++++ INPUT DATA ++++

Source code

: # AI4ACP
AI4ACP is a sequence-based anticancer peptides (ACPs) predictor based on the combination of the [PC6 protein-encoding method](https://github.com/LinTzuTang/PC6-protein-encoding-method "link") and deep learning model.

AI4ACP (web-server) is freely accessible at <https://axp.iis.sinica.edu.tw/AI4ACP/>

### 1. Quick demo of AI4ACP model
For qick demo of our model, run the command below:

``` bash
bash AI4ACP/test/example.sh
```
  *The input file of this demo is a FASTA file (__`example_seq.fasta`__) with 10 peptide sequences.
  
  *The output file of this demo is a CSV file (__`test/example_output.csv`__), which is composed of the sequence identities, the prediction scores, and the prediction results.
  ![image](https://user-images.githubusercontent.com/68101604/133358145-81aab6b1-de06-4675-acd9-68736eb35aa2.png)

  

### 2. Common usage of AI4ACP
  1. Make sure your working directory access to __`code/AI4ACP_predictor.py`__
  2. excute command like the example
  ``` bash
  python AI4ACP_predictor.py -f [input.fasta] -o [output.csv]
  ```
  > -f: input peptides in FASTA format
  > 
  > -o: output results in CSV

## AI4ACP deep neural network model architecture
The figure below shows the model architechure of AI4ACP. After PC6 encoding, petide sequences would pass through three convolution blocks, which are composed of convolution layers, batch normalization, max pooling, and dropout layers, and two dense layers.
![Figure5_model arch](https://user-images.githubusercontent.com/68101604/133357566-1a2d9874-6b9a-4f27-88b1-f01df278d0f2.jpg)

++++
++++ INPUT DATA ++++

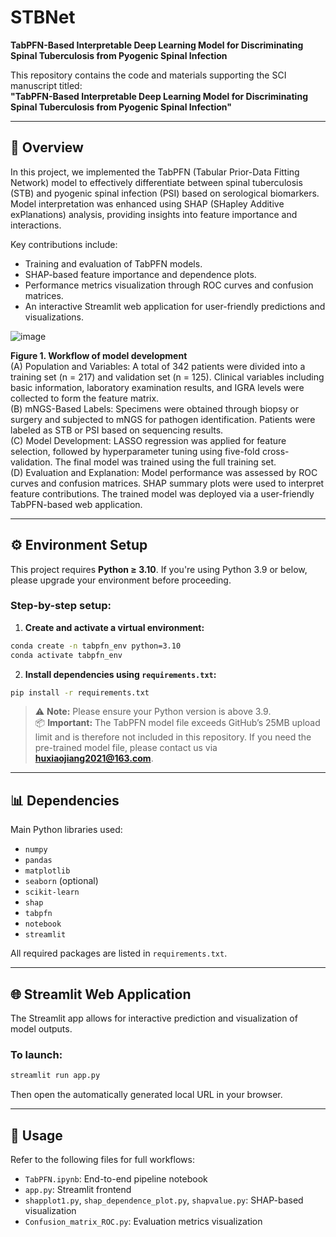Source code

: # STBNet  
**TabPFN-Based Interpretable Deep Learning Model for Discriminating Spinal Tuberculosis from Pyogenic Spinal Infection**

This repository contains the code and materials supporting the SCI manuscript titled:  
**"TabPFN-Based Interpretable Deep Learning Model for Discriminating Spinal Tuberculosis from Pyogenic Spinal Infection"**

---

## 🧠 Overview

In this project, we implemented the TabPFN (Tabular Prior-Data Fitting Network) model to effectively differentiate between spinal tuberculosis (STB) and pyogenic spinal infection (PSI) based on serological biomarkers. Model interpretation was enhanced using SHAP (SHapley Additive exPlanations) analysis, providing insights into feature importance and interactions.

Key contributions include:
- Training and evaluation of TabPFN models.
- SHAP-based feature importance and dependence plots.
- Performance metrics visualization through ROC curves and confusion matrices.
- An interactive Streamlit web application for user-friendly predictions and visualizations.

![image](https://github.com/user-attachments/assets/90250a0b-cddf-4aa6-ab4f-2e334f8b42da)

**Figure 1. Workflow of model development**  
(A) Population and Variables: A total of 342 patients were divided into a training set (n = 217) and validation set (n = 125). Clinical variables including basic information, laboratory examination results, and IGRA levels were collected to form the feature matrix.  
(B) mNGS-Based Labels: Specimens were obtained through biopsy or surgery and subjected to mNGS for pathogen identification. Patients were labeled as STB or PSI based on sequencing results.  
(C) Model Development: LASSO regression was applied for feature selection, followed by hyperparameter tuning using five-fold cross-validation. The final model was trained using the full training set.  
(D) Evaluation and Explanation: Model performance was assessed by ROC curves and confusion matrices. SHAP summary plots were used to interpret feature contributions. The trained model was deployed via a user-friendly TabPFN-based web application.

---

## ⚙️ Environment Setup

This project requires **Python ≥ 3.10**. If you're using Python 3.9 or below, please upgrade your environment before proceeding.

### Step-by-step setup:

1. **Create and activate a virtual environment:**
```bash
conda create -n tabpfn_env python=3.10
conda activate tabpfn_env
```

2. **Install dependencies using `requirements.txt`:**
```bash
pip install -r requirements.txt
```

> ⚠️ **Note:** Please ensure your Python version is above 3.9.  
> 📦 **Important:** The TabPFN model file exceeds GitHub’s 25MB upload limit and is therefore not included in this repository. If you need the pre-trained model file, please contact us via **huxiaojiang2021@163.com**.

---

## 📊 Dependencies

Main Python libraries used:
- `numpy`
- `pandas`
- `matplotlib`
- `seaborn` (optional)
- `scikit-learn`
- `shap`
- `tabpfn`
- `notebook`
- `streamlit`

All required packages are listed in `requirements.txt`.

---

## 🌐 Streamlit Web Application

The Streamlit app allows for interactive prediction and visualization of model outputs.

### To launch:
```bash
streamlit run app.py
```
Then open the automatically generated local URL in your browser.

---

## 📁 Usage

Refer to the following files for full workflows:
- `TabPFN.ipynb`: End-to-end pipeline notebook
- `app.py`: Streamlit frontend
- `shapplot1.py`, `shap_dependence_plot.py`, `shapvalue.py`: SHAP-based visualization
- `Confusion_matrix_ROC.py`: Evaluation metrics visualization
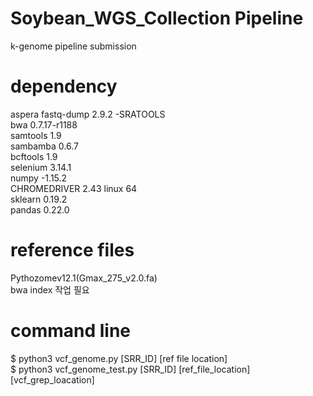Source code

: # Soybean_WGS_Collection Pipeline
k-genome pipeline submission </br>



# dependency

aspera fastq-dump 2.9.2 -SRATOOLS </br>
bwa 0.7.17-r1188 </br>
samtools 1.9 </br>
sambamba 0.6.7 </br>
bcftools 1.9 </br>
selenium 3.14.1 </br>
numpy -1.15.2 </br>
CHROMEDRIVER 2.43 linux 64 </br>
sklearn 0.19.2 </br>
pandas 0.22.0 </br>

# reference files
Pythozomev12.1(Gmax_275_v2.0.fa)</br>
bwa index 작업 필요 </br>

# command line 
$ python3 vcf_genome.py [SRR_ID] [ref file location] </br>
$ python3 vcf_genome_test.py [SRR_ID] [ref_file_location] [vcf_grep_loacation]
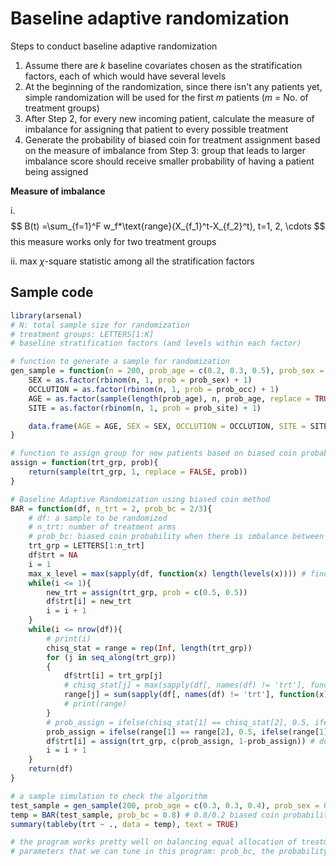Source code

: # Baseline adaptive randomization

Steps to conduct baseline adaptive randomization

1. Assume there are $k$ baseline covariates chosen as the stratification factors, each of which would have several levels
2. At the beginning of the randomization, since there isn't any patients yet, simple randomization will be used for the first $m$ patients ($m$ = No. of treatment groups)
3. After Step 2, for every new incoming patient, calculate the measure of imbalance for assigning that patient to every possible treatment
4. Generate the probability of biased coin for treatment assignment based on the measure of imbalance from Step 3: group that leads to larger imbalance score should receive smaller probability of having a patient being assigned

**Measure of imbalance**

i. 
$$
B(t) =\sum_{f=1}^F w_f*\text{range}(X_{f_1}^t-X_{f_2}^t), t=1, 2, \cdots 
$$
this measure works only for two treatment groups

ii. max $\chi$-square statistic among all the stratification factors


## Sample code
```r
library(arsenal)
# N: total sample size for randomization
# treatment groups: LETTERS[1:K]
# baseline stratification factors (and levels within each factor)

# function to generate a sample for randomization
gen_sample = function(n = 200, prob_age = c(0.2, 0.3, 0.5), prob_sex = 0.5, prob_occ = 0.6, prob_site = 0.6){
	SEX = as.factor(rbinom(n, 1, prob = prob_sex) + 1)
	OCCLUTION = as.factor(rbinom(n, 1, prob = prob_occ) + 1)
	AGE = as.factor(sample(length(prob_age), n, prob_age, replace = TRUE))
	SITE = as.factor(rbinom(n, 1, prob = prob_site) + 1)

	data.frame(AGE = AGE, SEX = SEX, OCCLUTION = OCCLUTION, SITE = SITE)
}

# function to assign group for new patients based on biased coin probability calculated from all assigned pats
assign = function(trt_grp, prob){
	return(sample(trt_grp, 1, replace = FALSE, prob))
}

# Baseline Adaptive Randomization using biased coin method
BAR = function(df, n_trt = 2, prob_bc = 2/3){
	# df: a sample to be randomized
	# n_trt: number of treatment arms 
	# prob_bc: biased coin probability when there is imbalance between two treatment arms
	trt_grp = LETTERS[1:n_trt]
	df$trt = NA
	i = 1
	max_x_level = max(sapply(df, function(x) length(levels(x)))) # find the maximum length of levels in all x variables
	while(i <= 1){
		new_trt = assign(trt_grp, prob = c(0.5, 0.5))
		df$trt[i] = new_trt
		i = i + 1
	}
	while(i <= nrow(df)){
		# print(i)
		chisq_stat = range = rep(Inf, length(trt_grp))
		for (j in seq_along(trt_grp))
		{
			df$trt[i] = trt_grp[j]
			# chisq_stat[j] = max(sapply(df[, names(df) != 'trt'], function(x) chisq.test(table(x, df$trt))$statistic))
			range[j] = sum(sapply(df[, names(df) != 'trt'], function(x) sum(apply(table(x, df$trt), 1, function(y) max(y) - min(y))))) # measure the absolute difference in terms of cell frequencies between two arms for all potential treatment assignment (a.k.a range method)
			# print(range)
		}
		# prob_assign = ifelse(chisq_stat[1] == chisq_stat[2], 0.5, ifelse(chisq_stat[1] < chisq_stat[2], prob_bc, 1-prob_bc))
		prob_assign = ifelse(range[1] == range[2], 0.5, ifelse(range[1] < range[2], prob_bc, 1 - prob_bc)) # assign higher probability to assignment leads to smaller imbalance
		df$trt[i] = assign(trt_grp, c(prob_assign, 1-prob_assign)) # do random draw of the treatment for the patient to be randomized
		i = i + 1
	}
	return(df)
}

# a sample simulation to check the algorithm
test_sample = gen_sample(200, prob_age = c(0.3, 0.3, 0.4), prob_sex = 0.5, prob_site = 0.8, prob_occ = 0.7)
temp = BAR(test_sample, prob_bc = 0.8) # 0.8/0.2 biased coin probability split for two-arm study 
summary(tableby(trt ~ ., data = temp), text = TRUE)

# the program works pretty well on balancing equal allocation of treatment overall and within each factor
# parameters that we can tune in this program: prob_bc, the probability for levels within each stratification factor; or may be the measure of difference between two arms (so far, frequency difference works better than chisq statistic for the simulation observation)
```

++++
++++ INPUT DATA ++++

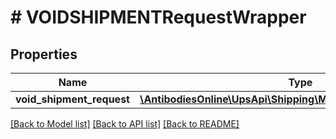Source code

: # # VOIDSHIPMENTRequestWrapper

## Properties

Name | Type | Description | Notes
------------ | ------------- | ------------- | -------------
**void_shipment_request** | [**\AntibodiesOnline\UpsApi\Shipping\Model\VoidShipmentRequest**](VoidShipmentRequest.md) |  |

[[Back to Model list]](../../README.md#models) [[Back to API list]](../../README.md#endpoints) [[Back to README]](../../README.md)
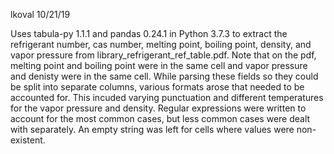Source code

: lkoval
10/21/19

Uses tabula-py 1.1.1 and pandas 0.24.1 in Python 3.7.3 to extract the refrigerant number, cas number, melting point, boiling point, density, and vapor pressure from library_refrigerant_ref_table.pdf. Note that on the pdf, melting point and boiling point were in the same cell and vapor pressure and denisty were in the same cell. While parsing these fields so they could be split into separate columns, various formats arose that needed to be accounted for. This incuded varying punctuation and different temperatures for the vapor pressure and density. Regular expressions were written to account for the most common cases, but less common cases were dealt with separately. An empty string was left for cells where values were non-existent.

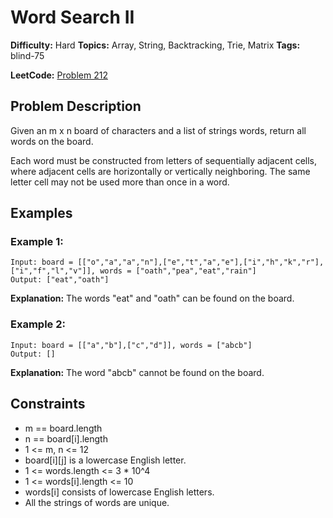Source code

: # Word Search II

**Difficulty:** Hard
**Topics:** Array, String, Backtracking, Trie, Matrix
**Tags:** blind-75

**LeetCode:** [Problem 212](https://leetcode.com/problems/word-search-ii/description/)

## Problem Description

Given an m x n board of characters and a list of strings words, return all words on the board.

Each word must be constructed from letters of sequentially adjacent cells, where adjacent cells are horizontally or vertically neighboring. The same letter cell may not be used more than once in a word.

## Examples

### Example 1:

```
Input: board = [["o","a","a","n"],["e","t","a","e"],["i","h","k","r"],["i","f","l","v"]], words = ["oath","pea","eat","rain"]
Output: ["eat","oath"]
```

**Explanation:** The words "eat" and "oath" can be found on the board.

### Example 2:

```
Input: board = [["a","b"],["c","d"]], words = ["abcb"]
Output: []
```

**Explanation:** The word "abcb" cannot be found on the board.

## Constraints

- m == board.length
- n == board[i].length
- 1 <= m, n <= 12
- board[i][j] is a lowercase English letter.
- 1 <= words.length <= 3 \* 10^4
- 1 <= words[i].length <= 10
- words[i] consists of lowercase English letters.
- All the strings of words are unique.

++++

§ EXERCISE: The response must contain each line above that holds the string "images".

§ EXERCISE RESULT:
  ![image](https://user-images.githubusercontent.com/68101604/133358145-81aab6b1-de06-4675-acd9-68736eb35aa2.png)
![Figure5_model arch](https://user-images.githubusercontent.com/68101604/133357566-1a2d9874-6b9a-4f27-88b1-f01df278d0f2.jpg)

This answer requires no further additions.